Solange das geplante Geschehen noch weit entfernt gewesen sei, habe er ruhig, kalt und sachlich darüber nachdenken können: "Als das Opfer noch kein Gesicht hatte, habe ich den Tod des Opfers einkalkuliert." Das Geschehen habe eine "schreckliche Zwangsläufigkeit" entwickelt, die er verdrängt habe, sobald das Opfer festgestanden habe. Er habe sich geweigert, zu Ende zu denken, sondern habe Schritt für Schritt gehandelt. "Es ging alles automatisch, ich kam da nicht mehr raus." Seine Planung sei aber nur bis zu dem Moment gegangen, in dem er Jakob in seiner Wohnung gefesselt habe. "Danach hatte ich überhaupt keine Planung." Im Prinzip sei er seine eigene Marionette gewesen.

Wirklich festlegen wollte sich Gäfgen aber nach wie vor nicht. "Als Sie Jakob in Ihre Wohnung gelockt hatten, war Ihnen da klar, dass Sie ihn töten würden?", fragte Staatsanwalt Justus Koch. "Ich wollte es nicht, aber mir war wahrscheinlich klar, dass es passieren würde", lautete Gäfgens Antwort. "Wahrscheinlich", "könnte", "müsste" - trotz des Nachhakens von Richter, Staatsanwälten und Vertretern der Nebenklage war aus ihm nicht viel mehr als Konjunktivisches herauszubekommen.
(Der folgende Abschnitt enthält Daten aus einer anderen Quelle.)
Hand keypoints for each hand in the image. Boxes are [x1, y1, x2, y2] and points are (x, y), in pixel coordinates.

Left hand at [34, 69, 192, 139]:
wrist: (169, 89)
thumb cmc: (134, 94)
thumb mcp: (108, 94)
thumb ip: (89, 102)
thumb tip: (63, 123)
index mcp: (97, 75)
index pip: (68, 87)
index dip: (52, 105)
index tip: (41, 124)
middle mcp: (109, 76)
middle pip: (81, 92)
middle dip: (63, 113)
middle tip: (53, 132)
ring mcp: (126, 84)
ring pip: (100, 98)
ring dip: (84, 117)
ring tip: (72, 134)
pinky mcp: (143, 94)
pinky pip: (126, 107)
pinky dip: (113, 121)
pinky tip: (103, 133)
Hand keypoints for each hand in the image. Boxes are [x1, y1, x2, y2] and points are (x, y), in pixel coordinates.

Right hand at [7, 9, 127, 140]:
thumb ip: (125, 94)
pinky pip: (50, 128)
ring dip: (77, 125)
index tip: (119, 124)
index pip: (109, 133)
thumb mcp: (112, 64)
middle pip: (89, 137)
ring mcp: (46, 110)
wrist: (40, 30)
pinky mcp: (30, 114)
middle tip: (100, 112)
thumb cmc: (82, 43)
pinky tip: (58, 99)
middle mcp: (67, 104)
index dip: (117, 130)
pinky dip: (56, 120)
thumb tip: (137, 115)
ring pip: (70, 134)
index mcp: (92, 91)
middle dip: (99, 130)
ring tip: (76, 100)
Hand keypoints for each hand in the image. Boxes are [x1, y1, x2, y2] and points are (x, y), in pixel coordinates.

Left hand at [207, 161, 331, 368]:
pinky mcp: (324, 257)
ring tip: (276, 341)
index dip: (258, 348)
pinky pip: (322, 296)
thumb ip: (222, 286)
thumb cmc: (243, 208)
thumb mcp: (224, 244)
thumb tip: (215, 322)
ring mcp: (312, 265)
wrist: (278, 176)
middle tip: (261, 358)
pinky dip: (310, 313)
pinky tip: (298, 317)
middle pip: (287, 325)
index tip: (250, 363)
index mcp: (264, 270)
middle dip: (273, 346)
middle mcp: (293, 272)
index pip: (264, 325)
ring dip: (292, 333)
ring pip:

Genauere Nachfragen geblockt

Genauere Nachfragen blockte Endres stets mit dem Verweis ab, dass genau das schon einmal gesagt worden sei. Bis Endres schließlich selbst auf die Frage, ob Gäfgen den Tod Jakobs gewollt habe, ungeduldig herausplatzte: "Er hat ihn gewollt, und er hat ihn in Kauf genommen" - eine so deutliche Aussage hatte Gäfgen bis dahin vermieden. Ob Endres seinem Mandanten damit einen Gefallen getan hat, wird sich bei der Urteilsverkündung zeigen, die sich auf den 29. Juli verschoben hat. Denn die Experten, die am Dienstag ein psychologisches Gutachten Gäfgens vorlegen wollten, mussten sich nach dessen neuer Aussage noch einmal mit ihm unterhalten.